Cosa mangiare prima di donare il sangueIl giorno prima del prelievo bisogna concentrarsi sull’assumere dei pasti ricchi di liquidi e poveri di grassi. Tra i pasti prediletti spicca il riso, la pasta, la carne bianca o la verdura. Vanno bene anche i primi liquidi, come le zuppe e i minestroni. Cosa evitare di mangiare? I cibi particolarmente dolci, come i gelati, ma anche le varie salse, i fritti e così via. Questo perché alterano il livello dello zucchero nel sangue. Sono permessi, ma non particolarmente consigliati, prodotti come la pasta e i derivati, in quanto contengono molti carboidrati.

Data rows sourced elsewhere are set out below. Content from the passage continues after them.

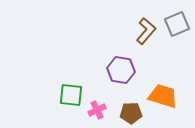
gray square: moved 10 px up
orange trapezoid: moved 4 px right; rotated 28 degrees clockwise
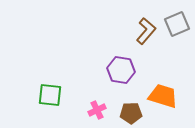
green square: moved 21 px left
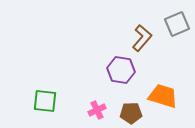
brown L-shape: moved 4 px left, 7 px down
green square: moved 5 px left, 6 px down
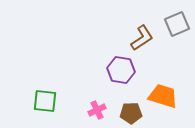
brown L-shape: rotated 16 degrees clockwise
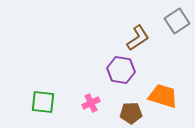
gray square: moved 3 px up; rotated 10 degrees counterclockwise
brown L-shape: moved 4 px left
green square: moved 2 px left, 1 px down
pink cross: moved 6 px left, 7 px up
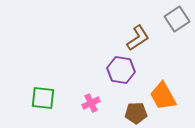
gray square: moved 2 px up
orange trapezoid: rotated 136 degrees counterclockwise
green square: moved 4 px up
brown pentagon: moved 5 px right
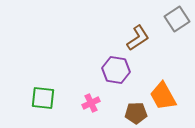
purple hexagon: moved 5 px left
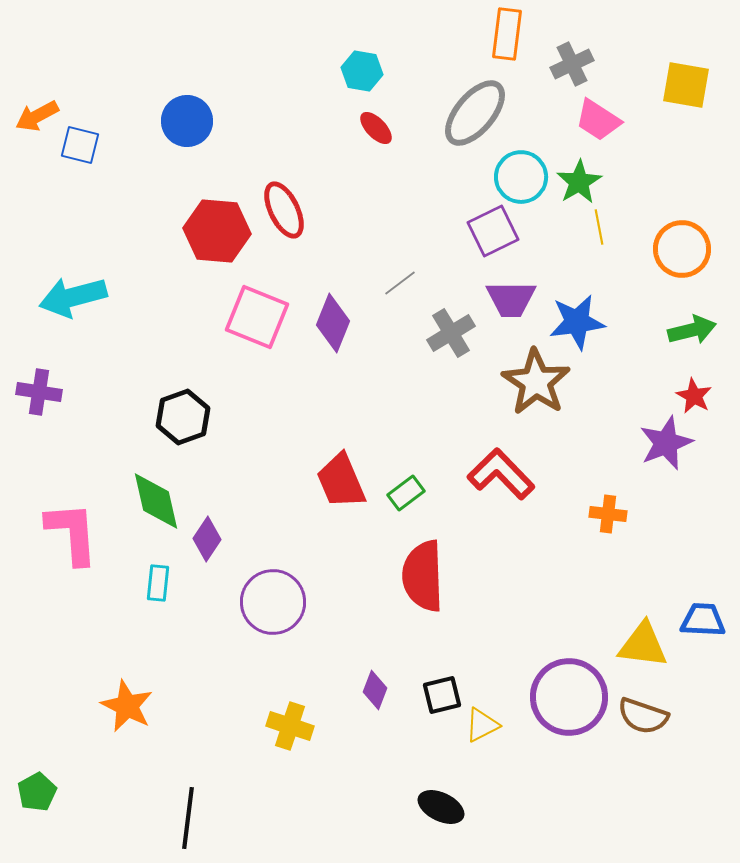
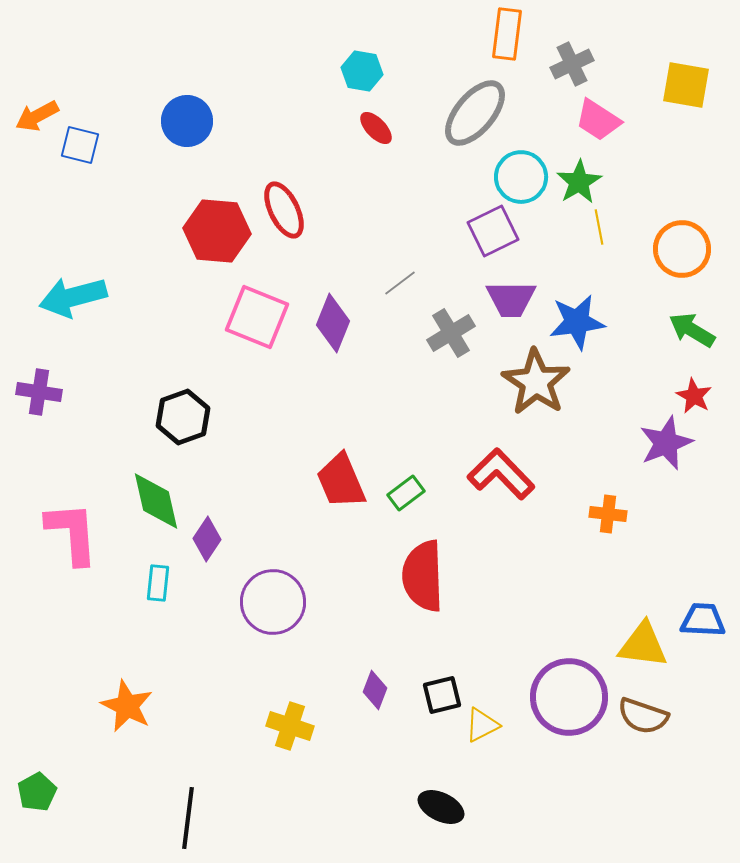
green arrow at (692, 330): rotated 135 degrees counterclockwise
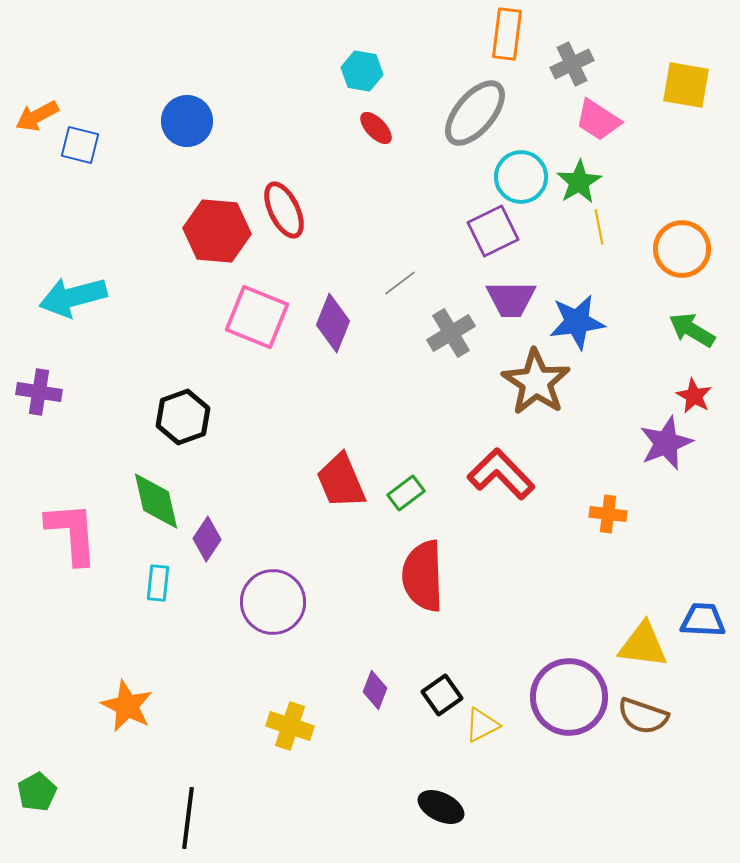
black square at (442, 695): rotated 21 degrees counterclockwise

Ovviamente, questo riguarda anche le bibite: sarebbe consigliabile evitare tutti i drink con troppi zuccheri, come la Coca-Cola o l’aranciata. L’ideale da bere prima di donare il sangue sarebbe solo ed esclusivamente l’acqua liscia, senza le bollicine e quella che contiene un moderato livello di sali minerali. Questa dieta ovviamente non è obbligatoria da seguire per tutti coloro che si apprestano a donare il sangue, ma è senz’ombra di dubbio estremamente consigliata se si vuole svolgere l’intera procedura in una maniera estremamente corretta, senza sbagliare proprio nulla. E qualora si avessero delle esigenze alimentari particolari o non si sapesse proprio cosa mangiare, ci si potrebbe rivolgere a un medico oppure allo staff stesso che prelievo il sangue. In questo modo saranno forniti proprio tutti i consigli su cosa mangiare prima di donare il sangue.

Il giorno della donazione

Quando ci si sveglia nel giorno del prelievo il primo pensiero che viene in mente è: “Ma cosa diavolo mangio ora?” Molti consigliano di non mangiare nulla, digiunare. Da un punto di vista prettamente scientifico questo non è consigliabile, in quanto priva la persona di forze che le serviranno durante e dopo il prelievo. Specialmente se la quantità di sangue che sarà prelevata sarà già tanta, bisogna prestare attenzione a tutto ciò che riguarda la dieta della colazione che precede la donazione di sangue. Che colazione svolgere? Anche in questo caso si consiglia di continuare con la dieta del giorno precedente e quindi ingerire molti liquidi e diminuire il più possibile la quantità di grassi. La colazione può comprendere frutta e verdura, succhi di frutta preferibilmente non zuccherati, il caffè, le spremute, il tè con le fette biscottate con la marmellata oppure senza la stessa, oltre che 2 o 3 biscotti secchi. Si consiglia di evitare tutto ciò che ha a che fare con la crema o il cioccolato, come i vari cornetti o le brioche (in quanto sono degli alimenti troppo zuccherati) e il latte oppure i derivati, come il burro o lo yogurt, in quanto può alterare la composizione sanguigna. Prima di andare a donare il sangue si consiglia di bere moltissima acqua, in modo da avere le riserve per la rigenerazione del sangue subito dopo il prelievo. Inoltre, poco prima di fare la donazione vera e propria sarebbe consigliabile mangiare degli snack salati: 2-3 non faranno sicuramente male, tutt’altro.

Cosa mangiare dopo la donazione?

Una volta che il sangue è stato prelevato, si può riprendere una dieta libera, ma senza esagerare con gli alimenti solidi. Difatti, qualora questi venissero assunti in una maniera eccessiva, potrebbero richiamare una grande quantità di sangue direttamente dal sistema gastroenterico. Questo può causare un rapido collasso della pressione sanguigna portando la persona a sentirsi male. Sono possibili giramenti di testa ed è consigliabile muoversi in modo piano, per dare all’organismo il tempo di riprendersi. Cosa si consiglia di mangiare dopo la donazione: sempre i piatti liquidi, come le zuppe, i minestroni, ma anche le verdure e la frutta. Da non dimenticarsi nemmeno di bere molto: l’acqua, i succhi o persino le bibite zuccherate non guasteranno di certo. Una buona idea sarebbe anche quella di mangiare una semplice caramella: grazie ai suoi zuccheri è possibile ripristinare la corretta concentrazione del glucosio nel sangue.

L’importanza dell’idratazione

Come già accennato, il prelievo del sangue porta a una grande perdita di liquidi. Per questo si deve sempre bere molt’acqua, oltre che i succhi di frutta o spremute senza lo zucchero. Questo va fatto sia prima, che durante e dopo il prelievo. Vanno anche limitate il più possibile le varie bevande contenenti la caffeina e persino quelle alcoliche. Sia l’alcol che la caffeina svolgono una forte azione diuretica che disidrata il nostro corpo ulteriormente.